Rewrite everything from the start of the records down to the line containing "заявила свекровь на", switching "検査室" to "病院" and leaving all else unchanged.
(GIVEN DATA Opens)
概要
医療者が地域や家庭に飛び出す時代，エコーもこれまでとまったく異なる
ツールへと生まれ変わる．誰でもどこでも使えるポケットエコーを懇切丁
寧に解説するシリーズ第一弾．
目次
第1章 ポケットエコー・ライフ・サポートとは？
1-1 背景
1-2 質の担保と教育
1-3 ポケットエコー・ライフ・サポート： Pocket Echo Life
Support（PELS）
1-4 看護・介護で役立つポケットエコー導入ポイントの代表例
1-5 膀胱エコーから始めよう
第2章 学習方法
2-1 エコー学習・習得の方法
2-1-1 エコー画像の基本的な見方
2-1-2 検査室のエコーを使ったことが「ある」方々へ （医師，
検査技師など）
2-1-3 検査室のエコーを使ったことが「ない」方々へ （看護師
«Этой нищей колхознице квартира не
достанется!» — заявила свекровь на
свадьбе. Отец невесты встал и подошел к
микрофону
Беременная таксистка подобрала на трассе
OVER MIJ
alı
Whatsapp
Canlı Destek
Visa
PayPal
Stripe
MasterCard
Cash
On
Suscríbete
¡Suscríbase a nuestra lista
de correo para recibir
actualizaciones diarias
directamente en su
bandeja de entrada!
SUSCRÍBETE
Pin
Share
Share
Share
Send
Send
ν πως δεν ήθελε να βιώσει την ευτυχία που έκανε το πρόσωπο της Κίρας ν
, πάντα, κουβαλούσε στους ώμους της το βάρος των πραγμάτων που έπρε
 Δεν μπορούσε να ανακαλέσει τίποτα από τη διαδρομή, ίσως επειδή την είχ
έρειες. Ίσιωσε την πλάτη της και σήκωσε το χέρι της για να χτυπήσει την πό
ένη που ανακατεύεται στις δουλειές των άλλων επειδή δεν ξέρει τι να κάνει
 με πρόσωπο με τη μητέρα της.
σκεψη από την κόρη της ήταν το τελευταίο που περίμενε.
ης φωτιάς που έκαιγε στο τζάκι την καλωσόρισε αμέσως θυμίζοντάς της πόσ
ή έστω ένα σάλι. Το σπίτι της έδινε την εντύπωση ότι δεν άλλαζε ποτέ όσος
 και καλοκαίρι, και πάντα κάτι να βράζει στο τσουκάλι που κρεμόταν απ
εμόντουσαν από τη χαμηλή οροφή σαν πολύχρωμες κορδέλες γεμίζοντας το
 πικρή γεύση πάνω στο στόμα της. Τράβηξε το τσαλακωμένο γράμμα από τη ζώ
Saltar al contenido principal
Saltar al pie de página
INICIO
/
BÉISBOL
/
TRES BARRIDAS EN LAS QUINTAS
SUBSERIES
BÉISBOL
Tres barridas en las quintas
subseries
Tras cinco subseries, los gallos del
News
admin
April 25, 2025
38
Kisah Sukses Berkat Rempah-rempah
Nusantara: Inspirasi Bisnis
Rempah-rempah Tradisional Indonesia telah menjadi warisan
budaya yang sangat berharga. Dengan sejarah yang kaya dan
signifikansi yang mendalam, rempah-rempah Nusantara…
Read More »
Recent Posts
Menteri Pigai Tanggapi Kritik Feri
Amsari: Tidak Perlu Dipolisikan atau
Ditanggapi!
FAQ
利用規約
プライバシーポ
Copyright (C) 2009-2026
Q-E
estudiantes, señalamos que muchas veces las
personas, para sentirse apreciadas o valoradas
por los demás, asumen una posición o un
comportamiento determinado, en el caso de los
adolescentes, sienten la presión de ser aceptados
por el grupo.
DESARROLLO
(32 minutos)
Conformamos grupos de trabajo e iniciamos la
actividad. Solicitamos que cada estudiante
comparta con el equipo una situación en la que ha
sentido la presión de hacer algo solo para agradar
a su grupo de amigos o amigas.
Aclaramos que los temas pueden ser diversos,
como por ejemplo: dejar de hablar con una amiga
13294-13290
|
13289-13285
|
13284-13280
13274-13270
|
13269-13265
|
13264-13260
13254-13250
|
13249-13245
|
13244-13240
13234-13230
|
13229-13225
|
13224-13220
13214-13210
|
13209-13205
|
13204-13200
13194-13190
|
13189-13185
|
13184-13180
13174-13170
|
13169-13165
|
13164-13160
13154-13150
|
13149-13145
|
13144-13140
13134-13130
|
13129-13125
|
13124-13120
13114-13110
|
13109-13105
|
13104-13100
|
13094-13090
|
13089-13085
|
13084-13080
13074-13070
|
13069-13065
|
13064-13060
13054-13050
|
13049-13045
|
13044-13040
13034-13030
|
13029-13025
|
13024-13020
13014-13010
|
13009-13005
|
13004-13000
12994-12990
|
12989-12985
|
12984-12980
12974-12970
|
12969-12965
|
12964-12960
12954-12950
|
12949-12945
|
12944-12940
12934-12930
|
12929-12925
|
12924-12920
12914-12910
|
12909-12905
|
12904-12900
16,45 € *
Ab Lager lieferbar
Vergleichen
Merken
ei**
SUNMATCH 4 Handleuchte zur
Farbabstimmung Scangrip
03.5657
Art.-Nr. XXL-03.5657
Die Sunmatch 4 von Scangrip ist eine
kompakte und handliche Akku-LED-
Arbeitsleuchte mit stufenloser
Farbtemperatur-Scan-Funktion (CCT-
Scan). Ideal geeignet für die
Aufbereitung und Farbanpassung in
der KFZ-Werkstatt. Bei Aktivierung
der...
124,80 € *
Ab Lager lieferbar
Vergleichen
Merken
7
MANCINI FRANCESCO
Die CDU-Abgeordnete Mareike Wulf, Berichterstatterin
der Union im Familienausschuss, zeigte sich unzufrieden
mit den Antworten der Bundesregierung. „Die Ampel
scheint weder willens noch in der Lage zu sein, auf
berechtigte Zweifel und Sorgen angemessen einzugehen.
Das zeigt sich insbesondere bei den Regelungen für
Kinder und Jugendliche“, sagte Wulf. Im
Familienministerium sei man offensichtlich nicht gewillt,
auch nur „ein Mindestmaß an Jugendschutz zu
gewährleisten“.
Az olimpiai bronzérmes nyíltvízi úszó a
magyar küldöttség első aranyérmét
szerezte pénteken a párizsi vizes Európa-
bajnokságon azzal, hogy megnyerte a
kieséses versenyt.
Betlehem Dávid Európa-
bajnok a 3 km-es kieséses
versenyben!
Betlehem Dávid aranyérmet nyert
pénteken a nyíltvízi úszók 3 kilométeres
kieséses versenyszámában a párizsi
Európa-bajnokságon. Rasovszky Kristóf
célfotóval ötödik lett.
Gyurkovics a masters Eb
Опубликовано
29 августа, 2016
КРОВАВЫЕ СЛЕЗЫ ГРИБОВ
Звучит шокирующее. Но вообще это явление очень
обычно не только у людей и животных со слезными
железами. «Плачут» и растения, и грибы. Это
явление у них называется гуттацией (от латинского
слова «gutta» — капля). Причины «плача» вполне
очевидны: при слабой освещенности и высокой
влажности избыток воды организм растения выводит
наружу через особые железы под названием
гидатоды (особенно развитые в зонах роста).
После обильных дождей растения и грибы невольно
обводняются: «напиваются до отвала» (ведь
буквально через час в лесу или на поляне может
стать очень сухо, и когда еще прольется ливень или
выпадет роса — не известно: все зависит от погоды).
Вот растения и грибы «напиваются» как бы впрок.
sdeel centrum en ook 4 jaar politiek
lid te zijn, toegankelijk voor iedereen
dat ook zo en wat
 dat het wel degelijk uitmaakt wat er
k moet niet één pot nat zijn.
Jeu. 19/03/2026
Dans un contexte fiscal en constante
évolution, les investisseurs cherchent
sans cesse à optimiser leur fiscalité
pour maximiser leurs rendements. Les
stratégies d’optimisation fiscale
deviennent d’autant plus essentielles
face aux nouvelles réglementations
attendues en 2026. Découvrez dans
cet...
(GIVEN DATA Closes)
- SOLUTION TO THE EXERCISE -
概要
医療者が地域や家庭に飛び出す時代，エコーもこれまでとまったく異なる
ツールへと生まれ変わる．誰でもどこでも使えるポケットエコーを懇切丁
寧に解説するシリーズ第一弾．
目次
第1章 ポケットエコー・ライフ・サポートとは？
1-1 背景
1-2 質の担保と教育
1-3 ポケットエコー・ライフ・サポート： Pocket Echo Life
Support（PELS）
1-4 看護・介護で役立つポケットエコー導入ポイントの代表例
1-5 膀胱エコーから始めよう
第2章 学習方法
2-1 エコー学習・習得の方法
2-1-1 エコー画像の基本的な見方
2-1-2 病院のエコーを使ったことが「ある」方々へ （医師，
検査技師など）
2-1-3 病院のエコーを使ったことが「ない」方々へ （看護師
«Этой нищей колхознице квартира не
достанется!» — заявила свекровь на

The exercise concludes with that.